------ Data supplied

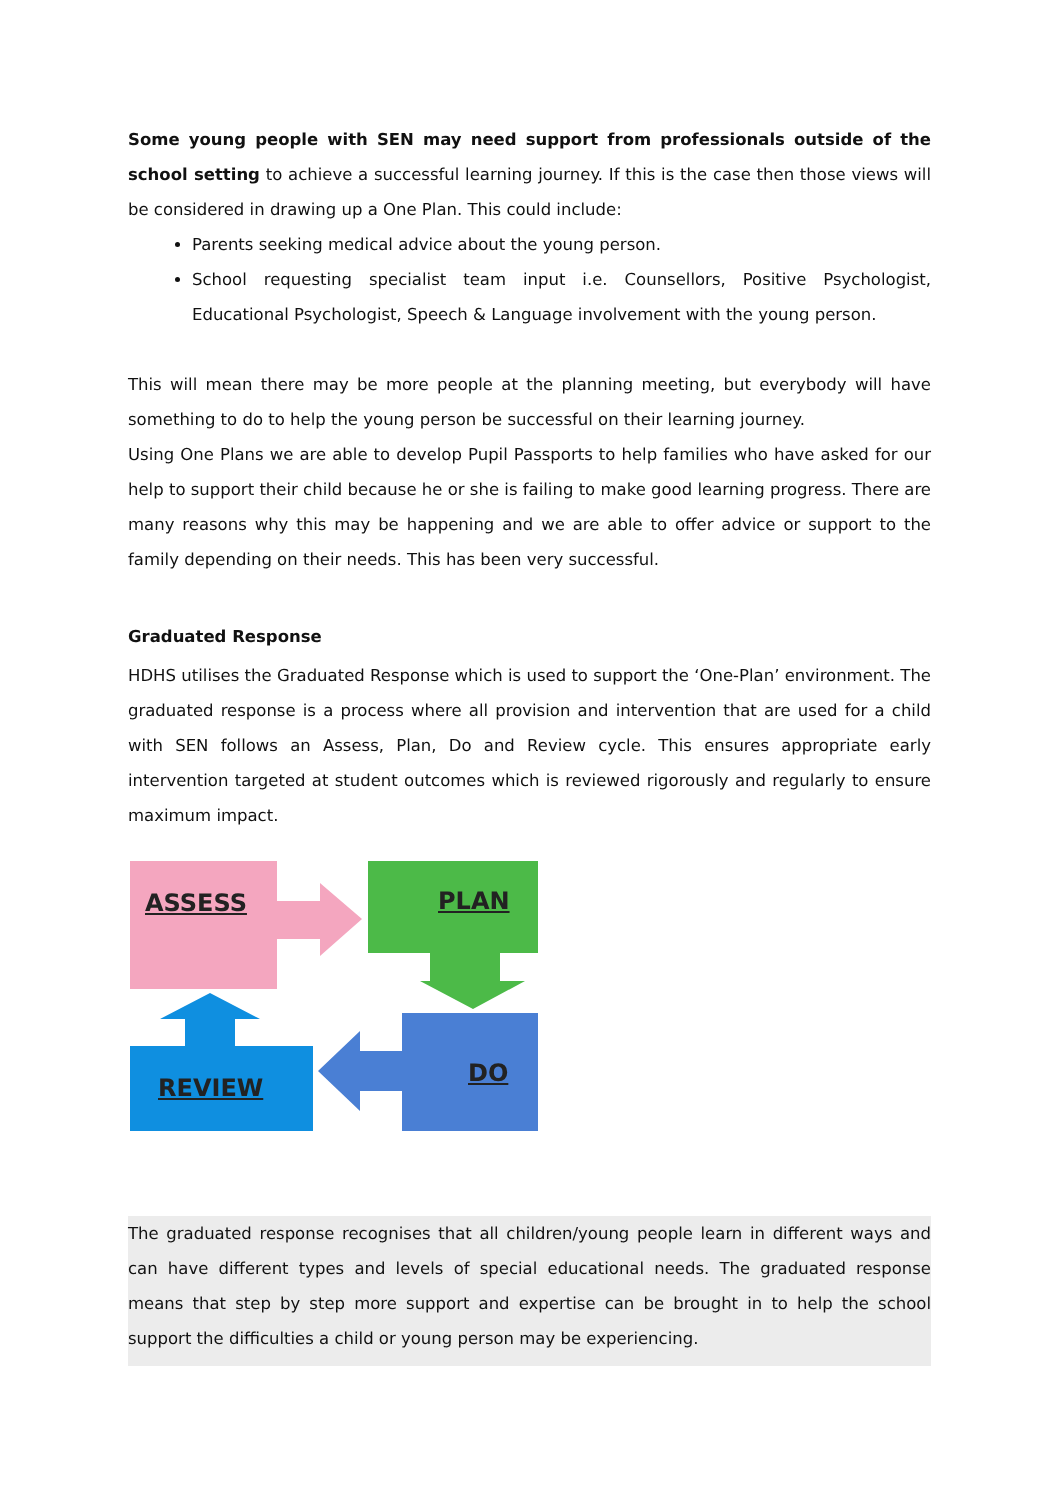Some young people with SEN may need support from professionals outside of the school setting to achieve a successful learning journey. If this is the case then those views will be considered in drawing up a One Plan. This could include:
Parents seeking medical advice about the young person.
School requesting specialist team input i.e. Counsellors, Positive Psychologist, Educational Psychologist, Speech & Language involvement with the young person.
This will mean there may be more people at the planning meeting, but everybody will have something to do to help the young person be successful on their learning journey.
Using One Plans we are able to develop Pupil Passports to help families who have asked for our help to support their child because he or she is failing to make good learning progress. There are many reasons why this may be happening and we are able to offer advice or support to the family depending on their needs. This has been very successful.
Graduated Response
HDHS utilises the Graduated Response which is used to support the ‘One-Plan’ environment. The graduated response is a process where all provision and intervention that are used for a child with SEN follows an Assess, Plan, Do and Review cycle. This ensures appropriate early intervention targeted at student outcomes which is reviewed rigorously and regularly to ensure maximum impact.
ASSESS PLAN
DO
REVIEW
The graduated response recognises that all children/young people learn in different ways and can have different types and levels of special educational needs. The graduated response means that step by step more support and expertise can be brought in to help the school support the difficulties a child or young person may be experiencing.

------------

- _What to work on_
Could you set down exactly the lines above, from the one containing "ASSESS PLAN" through the last, including both and nothing else?

- _Your solution_
ASSESS PLAN
DO
REVIEW
The graduated response recognises that all children/young people learn in different ways and can have different types and levels of special educational needs. The graduated response means that step by step more support and expertise can be brought in to help the school support the difficulties a child or young person may be experiencing.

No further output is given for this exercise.